Excerpt provided:
Enlightenment thinking was characterised by the idea that we can discover the principles governing nature by applying rational analysis and scientific method. For example, Sir Isaac Newton laid down a very few laws that could describe and predict events in the natural world very accurately, such as the movement of the celestial bodies. It was anticipated that we could eventually bring events in the world under our control through the understanding and predictive power offered by science. Scientists like Newton had had considerable success in explaining things that had previously been inexplicable and in generating useful technology, so confidence grew in the belief that science would eventually be able to find the answers to all our questions. In this period, impressive machines had been invented for various purposes. The world, including the realm of human events, was seen as a complex machine that operated under orderly, mechanistic laws and principles, just like clocks or engines, and it was expected that we could eventually, by scientific method, come to understand these laws and make predictions from them. The metaphor of things as machines is as much at the root of psychology today as it was in its infancy. Today’s cognitive science has the computer as its metaphor for psychological phenomena, just as in the past Freud saw the psyche as operating like a hydraulic system, and the early behaviourists saw the mechanism of the reflex arc as the fundamental principle of human behaviour.

Dataset extract:
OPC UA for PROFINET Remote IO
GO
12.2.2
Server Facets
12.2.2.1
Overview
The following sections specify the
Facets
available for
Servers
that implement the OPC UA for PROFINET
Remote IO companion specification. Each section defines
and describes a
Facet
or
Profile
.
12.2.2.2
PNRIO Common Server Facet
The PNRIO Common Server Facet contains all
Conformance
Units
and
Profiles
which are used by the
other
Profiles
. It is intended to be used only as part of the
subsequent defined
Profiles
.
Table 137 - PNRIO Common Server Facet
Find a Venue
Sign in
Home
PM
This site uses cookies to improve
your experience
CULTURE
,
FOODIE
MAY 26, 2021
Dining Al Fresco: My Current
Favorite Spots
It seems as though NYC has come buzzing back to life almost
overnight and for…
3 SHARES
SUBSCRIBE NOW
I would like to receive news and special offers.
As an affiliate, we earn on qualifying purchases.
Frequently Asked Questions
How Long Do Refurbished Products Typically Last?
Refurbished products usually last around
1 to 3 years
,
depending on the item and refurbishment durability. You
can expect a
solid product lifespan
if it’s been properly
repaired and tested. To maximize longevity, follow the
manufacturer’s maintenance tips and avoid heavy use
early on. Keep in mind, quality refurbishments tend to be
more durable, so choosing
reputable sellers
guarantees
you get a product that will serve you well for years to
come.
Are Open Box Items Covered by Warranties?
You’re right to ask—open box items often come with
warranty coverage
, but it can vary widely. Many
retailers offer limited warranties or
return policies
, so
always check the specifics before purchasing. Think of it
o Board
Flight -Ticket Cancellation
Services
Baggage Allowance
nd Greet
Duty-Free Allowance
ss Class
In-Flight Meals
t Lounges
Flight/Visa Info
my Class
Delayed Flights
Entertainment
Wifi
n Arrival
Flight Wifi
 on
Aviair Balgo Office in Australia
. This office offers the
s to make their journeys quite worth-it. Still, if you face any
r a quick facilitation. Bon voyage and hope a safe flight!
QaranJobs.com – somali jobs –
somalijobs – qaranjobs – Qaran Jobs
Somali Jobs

Tasks to complete:
**1.** List every machine or mechanism that the passage on Enlightenment thinking uses as a comparison for the world or the mind.
**2.** Answer these from the passage on Enlightenment thinking:
(a) What natural events does the passage say Newton's laws could describe and predict?
(b) What metaphor does today's cognitive science use for psychological phenomena?
(c) What did the early behaviorists see as the fundamental principle of human behavior?
**3.** Carry on the passage on Enlightenment thinking and psychology after its last sentence.
The rows aren't needed for anything here.

Responses in order:
**1.**
clocks
engines
the computer
a hydraulic system
the reflex arc

**2.**
(a) Events in the natural world, such as the movement of the celestial bodies.
(b) The computer.
(c) The mechanism of the reflex arc.

**3.**
The seventeenth-century philosopher Descartes was an important figure in shaping our modern notion of the individual. Descartes’ use of ‘methodological doubt’, by which he pressed himself to question all of his pre-existing beliefs and knowledge in the search for facts of which he could be certain, led him to a theoretical position that is known as dualism. This is the view that the world consists of two different kinds of things, those that are pure thought, which are subjective and internal to the person, and those that are objective, external to the person and material in nature. Even the body was seen by him as constituting part of the external (to the self), material world, and he regarded the person as an entirely mental and subjective phenomenon. He thought this because we can conceive of ourselves as existing without bodies, but cannot conceive of ourselves as existing without conscious awareness. This ‘Cartesian dualism’ therefore splits the mind from the body and locates all the important features of being a person clearly in the mental realm. It separates the subjective from the objective world, so that the person becomes an in-dwelling (or intra-psychic) being that receives and interprets information about its environment, and that environment includes other people. But how was it possible for the mind to move the body and manipulate external objects, thus bringing about effects in the material world? Descartes did not come up with a convincing account of how the mind and the body could influence each other, and it is interesting to reflect that psychology today, despite decades of research on brain structures, hormones and genetic material, still struggles with this question of the relationship between mind and body.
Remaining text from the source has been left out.